那周裕之今天又是什么意思,难道因为听说她真要走所以挽留,难道只有下了这样的猛药他才害怕真的失去她?这样想,心里不免有所期待,万一周裕之开口相留,她拒绝还是迟疑?他留她不正是她之前所希望的吗?几天来早已看清楚自己的心沉沦到什么程度,不想放弃,不想离开,想他的怀抱,想他淡然表情下的炽热情感。可是他无视她的心,居然狠心让她离开。或者她该干干脆脆,既然做了决定,即使他留她,也不要再犹疑?
走还是留,这是个难题。季时年的心矛盾着。
身后有细细碎碎的脚步跟过来。季时年深呼吸,空气中是咸涩的海水味道,再咸再涩又怎能比得过此时自己的心情的颓唐,猛地回头。
“有什么事情不能在电话里说,还要到这么远的地方?”
周裕之在季时年的突然转身前停下脚步,面色青白,眼神阴鸷。季时年的心有一下子的恍惚,这样的眼神她见过,每当周裕之的独占欲强烈时,就这样盯着她,身体狠狠地使劲,情话却说得比任何时候温柔。
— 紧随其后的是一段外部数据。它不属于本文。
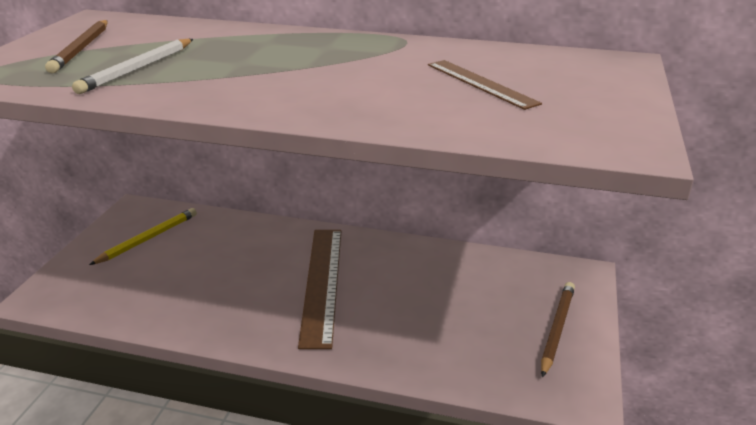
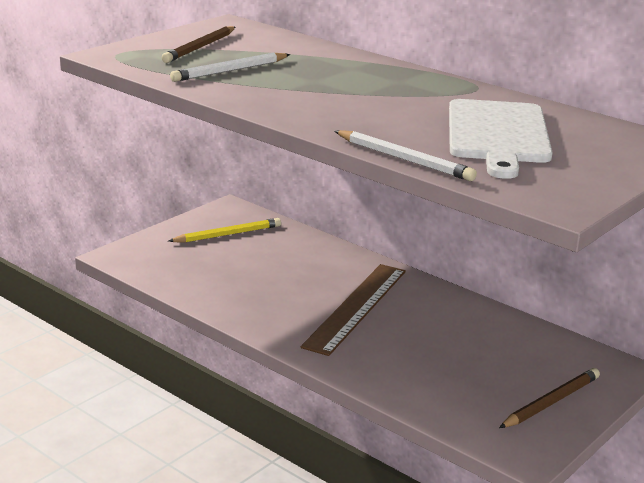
camera: 25 degrees right, 5 degrees down
(428, 133) = (404, 159): none -> white pencil
(481, 83) = (497, 134): brown ruler -> white cutting board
然而下一刻,熟悉的眼神在周裕之的微微盍目再睁眼后消失无踪,季时年再面对的还是周总经理的眼神,冷静无波。
“你订的机票是大年三十的,我恐怕没有时间送你。”周裕之双手插在衣兜,静静地凝视季时年的眼睛,非常有诚意,非常抱歉。
季时年突然想笑,亏她以为他是来挽留她,或者即便不挽留也抱着她说说情话,哄哄她,没料到是如此充满官方意味的道歉。
“周总经理,你的时间那么忙,又何必开车载了我一个不相干的人到这个野海滩道歉,仅仅是表达诚意吗?”季时年不得不刻薄地回击,面前这个人毫不留情地毁掉她最后一丝犹豫,让她铁了心走得彻底,走得义无反顾,原来是这样的送上一程。
“时年,不要这样,我们不是小孩子。我以为我们可以正常地讲话。”
季时年忍着打人的冲动,活二十多年,她没见过如此无耻的人,伤害了别人,还理直气壮地要求别人不能恨他。
“周裕之,为什么你要说分手就可以一句对不起了(liao)事,而我不想见你,还得好颜好色听你批评我不近情理?”
周裕之撇过头,似乎困难地呼吸。
“时年,对不起,是我为难你了。”
“不要跟我说对不起,再不要说对不起,我不想听,周裕之,我真的不想听。”尽管告诉自己不要哭,季时年还是流泪。她的声音并不尖利,海风和海浪声中更不具有任何威胁,隐隐地消失在风里。
周裕之的手抬起来又放下,最后还是掏出一方手帕放到季时年的眼前,“海风厉害,小心皴了脸。”
季时年瞪着含泪的眼,僵持地没有手手帕,抬起手背胡乱地抹掉脸上的泪。这一哭,自尊回来,既然他不珍惜,她又何苦百般纠缠,丧尽尊严,心底苦楚,语带讥诮,声音却平静许多。